**Source data**
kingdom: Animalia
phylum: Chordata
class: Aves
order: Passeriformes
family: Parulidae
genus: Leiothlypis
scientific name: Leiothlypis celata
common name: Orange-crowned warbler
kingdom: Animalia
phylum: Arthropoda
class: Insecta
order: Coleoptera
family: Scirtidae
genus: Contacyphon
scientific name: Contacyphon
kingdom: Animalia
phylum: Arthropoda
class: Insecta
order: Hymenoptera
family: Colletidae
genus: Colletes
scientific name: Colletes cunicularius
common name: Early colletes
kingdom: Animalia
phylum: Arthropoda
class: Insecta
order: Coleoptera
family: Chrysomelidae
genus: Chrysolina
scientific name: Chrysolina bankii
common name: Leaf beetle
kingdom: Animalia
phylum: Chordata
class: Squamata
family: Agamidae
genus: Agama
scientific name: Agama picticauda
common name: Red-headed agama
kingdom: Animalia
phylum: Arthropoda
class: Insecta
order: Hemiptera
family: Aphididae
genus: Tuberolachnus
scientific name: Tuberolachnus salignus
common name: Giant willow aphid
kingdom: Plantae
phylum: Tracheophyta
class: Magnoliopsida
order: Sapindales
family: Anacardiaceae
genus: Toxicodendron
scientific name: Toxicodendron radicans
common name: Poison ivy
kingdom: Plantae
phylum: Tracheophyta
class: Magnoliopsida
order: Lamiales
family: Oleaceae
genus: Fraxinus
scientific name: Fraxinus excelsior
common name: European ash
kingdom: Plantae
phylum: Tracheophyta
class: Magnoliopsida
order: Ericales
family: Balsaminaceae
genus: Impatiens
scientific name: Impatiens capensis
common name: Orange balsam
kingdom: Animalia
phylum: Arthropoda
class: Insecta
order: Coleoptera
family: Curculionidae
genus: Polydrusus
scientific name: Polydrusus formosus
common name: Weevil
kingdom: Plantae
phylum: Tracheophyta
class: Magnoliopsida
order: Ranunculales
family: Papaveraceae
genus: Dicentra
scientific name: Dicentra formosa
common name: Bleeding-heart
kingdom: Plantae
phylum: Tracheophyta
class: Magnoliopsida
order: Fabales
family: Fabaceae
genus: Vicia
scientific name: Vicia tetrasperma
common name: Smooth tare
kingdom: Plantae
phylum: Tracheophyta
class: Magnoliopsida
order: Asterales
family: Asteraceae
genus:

**What the exercise asks**
Render the lines above as a Markdown table with two columns, headed No. and Line. Give each line its own numbered row and leave out any blank lines.

**Output for this task**
| No. | Line |
|---|---|
| 1 | kingdom: Animalia |
| 2 | phylum: Chordata |
| 3 | class: Aves |
| 4 | order: Passeriformes |
| 5 | family: Parulidae |
| 6 | genus: Leiothlypis |
| 7 | scientific name: Leiothlypis celata |
| 8 | common name: Orange-crowned warbler |
| 9 | kingdom: Animalia |
| 10 | phylum: Arthropoda |
| 11 | class: Insecta |
| 12 | order: Coleoptera |
| 13 | family: Scirtidae |
| 14 | genus: Contacyphon |
| 15 | scientific name: Contacyphon |
| 16 | kingdom: Animalia |
| 17 | phylum: Arthropoda |
| 18 | class: Insecta |
| 19 | order: Hymenoptera |
| 20 | family: Colletidae |
| 21 | genus: Colletes |
| 22 | scientific name: Colletes cunicularius |
| 23 | common name: Early colletes |
| 24 | kingdom: Animalia |
| 25 | phylum: Arthropoda |
| 26 | class: Insecta |
| 27 | order: Coleoptera |
| 28 | family: Chrysomelidae |
| 29 | genus: Chrysolina |
| 30 | scientific name: Chrysolina bankii |
| 31 | common name: Leaf beetle |
| 32 | kingdom: Animalia |
| 33 | phylum: Chordata |
| 34 | class: Squamata |
| 35 | family: Agamidae |
| 36 | genus: Agama |
| 37 | scientific name: Agama picticauda |
| 38 | common name: Red-headed agama |
| 39 | kingdom: Animalia |
| 40 | phylum: Arthropoda |
| 41 | class: Insecta |
| 42 | order: Hemiptera |
| 43 | family: Aphididae |
| 44 | genus: Tuberolachnus |
| 45 | scientific name: Tuberolachnus salignus |
| 46 | common name: Giant willow aphid |
| 47 | kingdom: Plantae |
| 48 | phylum: Tracheophyta |
| 49 | class: Magnoliopsida |
| 50 | order: Sapindales |
| 51 | family: Anacardiaceae |
| 52 | genus: Toxicodendron |
| 53 | scientific name: Toxicodendron radicans |
| 54 | common name: Poison ivy |
| 55 | kingdom: Plantae |
| 56 | phylum: Tracheophyta |
| 57 | class: Magnoliopsida |
| 58 | order: Lamiales |
| 59 | family: Oleaceae |
| 60 | genus: Fraxinus |
| 61 | scientific name: Fraxinus excelsior |
| 62 | common name: European ash |
| 63 | kingdom: Plantae |
| 64 | phylum: Tracheophyta |
| 65 | class: Magnoliopsida |
| 66 | order: Ericales |
| 67 | family: Balsaminaceae |
| 68 | genus: Impatiens |
| 69 | scientific name: Impatiens capensis |
| 70 | common name: Orange balsam |
| 71 | kingdom: Animalia |
| 72 | phylum: Arthropoda |
| 73 | class: Insecta |
| 74 | order: Coleoptera |
| 75 | family: Curculionidae |
| 76 | genus: Polydrusus |
| 77 | scientific name: Polydrusus formosus |
| 78 | common name: Weevil |
| 79 | kingdom: Plantae |
| 80 | phylum: Tracheophyta |
| 81 | class: Magnoliopsida |
| 82 | order: Ranunculales |
| 83 | family: Papaveraceae |
| 84 | genus: Dicentra |
| 85 | scientific name: Dicentra formosa |
| 86 | common name: Bleeding-heart |
| 87 | kingdom: Plantae |
| 88 | phylum: Tracheophyta |
| 89 | class: Magnoliopsida |
| 90 | order: Fabales |
| 91 | family: Fabaceae |
| 92 | genus: Vicia |
| 93 | scientific name: Vicia tetrasperma |
| 94 | common name: Smooth tare |
| 95 | kingdom: Plantae |
| 96 | phylum: Tracheophyta |
| 97 | class: Magnoliopsida |
| 98 | order: Asterales |
| 99 | family: Asteraceae |
| 100 | genus: |